2007: 1 - 'Not as wet as Wakefield': IWA National, St Ives

We took Warrior to the IWA National Festival in St Ives in 2007. I think it was only our second ever National - the first being the one at Beale Park in 2003 that kicked the whole thing off. I don't have to hand any photos of Warrior there on the Great Ouse, but I am fond of this one of her shining her searchlight into the trees.

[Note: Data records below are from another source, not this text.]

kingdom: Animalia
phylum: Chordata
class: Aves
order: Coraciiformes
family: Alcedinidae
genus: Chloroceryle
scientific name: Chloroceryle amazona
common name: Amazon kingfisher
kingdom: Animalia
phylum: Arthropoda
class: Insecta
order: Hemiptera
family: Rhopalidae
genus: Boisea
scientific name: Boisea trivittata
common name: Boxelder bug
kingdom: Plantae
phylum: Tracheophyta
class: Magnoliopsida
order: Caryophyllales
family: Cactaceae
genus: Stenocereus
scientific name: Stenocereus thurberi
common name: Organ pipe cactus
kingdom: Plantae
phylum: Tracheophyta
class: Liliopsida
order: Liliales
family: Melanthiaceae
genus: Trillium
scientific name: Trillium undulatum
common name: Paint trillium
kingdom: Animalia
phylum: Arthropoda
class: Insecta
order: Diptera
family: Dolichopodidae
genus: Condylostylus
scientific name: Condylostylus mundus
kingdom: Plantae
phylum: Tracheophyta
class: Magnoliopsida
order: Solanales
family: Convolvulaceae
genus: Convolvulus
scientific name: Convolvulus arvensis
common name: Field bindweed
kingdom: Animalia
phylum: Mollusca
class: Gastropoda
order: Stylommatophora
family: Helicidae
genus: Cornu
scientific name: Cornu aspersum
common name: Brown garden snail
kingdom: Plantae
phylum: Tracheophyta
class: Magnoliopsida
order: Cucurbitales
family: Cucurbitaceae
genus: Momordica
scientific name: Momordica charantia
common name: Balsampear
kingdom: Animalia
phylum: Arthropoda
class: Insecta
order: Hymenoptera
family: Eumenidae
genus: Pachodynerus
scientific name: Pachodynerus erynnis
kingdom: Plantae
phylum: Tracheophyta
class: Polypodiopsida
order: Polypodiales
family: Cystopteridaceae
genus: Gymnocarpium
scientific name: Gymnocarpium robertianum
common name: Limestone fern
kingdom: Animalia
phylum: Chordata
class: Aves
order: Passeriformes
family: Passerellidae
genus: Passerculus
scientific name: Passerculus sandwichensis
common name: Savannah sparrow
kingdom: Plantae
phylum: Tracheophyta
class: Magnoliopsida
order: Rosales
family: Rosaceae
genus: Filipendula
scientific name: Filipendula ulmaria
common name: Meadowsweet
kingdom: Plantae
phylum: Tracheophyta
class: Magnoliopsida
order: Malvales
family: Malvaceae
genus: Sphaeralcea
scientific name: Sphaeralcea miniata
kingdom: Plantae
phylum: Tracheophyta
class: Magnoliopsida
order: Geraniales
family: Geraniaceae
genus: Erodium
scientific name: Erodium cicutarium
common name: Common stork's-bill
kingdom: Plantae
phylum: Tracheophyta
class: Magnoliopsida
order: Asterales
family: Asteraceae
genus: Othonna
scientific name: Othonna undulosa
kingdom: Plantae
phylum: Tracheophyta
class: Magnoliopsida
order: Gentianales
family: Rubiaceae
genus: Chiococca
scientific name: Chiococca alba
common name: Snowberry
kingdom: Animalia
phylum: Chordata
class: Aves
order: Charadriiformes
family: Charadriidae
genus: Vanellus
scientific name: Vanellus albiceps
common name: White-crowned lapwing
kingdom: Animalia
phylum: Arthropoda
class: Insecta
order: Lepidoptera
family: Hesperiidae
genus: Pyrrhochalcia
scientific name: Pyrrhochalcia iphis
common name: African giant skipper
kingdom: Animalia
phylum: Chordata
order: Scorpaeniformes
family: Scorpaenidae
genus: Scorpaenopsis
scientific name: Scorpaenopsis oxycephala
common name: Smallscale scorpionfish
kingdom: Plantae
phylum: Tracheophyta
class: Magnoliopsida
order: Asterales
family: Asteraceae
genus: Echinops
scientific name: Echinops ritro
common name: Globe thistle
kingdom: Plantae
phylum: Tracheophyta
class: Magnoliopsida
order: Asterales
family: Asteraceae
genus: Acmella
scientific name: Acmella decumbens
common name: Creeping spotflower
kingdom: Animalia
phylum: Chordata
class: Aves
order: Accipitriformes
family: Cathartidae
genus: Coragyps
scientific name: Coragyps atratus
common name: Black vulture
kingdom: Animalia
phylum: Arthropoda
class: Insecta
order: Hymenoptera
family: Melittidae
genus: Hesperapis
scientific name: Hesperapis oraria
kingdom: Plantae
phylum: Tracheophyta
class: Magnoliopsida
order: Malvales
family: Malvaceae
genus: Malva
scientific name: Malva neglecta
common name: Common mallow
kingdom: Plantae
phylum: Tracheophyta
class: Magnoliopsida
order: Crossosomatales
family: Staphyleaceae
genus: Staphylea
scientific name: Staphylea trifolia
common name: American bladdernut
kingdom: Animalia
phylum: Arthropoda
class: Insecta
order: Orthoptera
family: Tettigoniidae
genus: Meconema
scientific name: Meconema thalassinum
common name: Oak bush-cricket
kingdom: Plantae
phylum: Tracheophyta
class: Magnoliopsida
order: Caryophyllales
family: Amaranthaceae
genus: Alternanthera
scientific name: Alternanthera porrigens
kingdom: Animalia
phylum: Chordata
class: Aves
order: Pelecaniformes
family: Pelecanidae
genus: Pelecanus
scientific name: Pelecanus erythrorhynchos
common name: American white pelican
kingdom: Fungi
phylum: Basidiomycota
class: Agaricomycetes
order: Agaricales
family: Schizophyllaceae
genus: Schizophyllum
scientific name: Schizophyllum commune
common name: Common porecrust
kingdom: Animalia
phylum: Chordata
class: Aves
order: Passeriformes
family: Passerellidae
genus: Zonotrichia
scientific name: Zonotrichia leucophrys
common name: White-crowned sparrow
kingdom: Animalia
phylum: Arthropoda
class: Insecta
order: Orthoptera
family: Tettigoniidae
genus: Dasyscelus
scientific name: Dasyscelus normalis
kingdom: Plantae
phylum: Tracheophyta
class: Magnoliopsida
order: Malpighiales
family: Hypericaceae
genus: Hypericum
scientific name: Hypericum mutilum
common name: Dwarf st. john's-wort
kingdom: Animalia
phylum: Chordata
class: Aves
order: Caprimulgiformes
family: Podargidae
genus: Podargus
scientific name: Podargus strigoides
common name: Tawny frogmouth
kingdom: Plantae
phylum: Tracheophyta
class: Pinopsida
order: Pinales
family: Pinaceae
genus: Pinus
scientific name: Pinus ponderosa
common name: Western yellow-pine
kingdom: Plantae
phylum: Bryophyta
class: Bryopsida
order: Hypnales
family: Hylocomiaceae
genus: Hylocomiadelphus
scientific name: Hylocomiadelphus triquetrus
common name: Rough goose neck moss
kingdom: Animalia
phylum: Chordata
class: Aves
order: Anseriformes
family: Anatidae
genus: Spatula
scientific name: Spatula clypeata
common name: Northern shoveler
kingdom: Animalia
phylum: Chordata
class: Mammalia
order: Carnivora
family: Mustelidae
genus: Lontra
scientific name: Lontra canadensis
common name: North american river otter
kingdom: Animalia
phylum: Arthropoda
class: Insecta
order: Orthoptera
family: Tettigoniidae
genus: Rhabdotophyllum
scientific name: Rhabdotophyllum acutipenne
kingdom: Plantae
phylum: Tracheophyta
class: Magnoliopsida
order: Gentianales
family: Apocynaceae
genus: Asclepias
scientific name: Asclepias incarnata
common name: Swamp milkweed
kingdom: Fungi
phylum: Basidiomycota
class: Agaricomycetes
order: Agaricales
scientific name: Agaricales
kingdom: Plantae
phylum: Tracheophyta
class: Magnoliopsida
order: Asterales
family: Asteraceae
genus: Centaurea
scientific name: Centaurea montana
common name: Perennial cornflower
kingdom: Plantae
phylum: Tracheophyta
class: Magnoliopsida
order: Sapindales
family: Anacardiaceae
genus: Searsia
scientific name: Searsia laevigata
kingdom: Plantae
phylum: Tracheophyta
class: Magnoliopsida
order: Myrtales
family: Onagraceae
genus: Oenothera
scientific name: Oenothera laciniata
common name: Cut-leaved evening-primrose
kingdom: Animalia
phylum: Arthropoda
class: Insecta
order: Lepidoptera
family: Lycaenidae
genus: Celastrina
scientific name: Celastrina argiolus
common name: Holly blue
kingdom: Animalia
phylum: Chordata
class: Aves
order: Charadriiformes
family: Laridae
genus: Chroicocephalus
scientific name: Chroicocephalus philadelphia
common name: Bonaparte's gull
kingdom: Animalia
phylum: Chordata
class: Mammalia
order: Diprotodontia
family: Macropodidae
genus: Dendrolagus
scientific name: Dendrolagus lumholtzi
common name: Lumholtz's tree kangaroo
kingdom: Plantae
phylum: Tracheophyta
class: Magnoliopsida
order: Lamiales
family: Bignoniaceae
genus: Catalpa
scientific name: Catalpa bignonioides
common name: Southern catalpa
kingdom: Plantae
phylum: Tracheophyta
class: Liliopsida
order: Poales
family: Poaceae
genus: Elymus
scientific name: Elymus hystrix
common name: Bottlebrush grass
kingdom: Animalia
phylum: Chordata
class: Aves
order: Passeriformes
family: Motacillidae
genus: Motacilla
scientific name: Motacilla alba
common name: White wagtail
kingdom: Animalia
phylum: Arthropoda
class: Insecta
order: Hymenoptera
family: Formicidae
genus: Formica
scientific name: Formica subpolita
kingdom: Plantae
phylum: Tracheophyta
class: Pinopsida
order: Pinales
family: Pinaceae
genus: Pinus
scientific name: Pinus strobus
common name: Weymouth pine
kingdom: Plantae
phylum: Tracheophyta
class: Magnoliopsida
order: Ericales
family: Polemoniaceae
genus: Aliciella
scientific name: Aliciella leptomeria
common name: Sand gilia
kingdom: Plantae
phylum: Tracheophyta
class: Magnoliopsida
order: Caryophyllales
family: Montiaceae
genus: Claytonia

Other high spots of this trip included taking Warrior back to her birthplace at Bill Fen, and having a splendid time in Cambridge, where we were invited to tie up to another tug at Jesus Lock just as we'd resigned ourselves to giving up and turning back - and whose owner then took us on an amazing Cambridge pub crawl.
Craig on Pyxis, you are one of those boaters who will never be forgotten! We were to return to Cambridge in 2010, by which time Warrior was moored at Bill Fen.

Apparently it was at St Ives that I first learned to splice - and I say 'first' advisedly, as I have forgotten and learned many more times since.

The most memorable thing, though, was how muddy it was. The Wergies were revelling (if not quite rolling) in it whilst gleefully telling everyone that it wasn't 'as bad as Wakefield' thus demonstrating that not only were they tough, they had alse been doing this for more than fifteen years.

I volunteered to hand out programmes at the entrance, and fielded a lot of complaints about said mud. I only did it to get the T-shirt - which I still have, of course. Then they lowered the river level to try to do something about it, so the boat tipped over - we had a nice inside mooring so that people could look at the newly flash engine, but because Warrior has hatches only on one side, ended up having to face the wrong way.

St Ives was also the first time I saw Fulbourne, which was tied up behind us, and became - with its multiply varnished and aged austerity livery - my ideal of what a GU boat should look like.

1 comment:

  1. Ha! Craig is quite the character, no longer on Pyxis, he sold it some years ago. Still in Cambridge though as far as I know.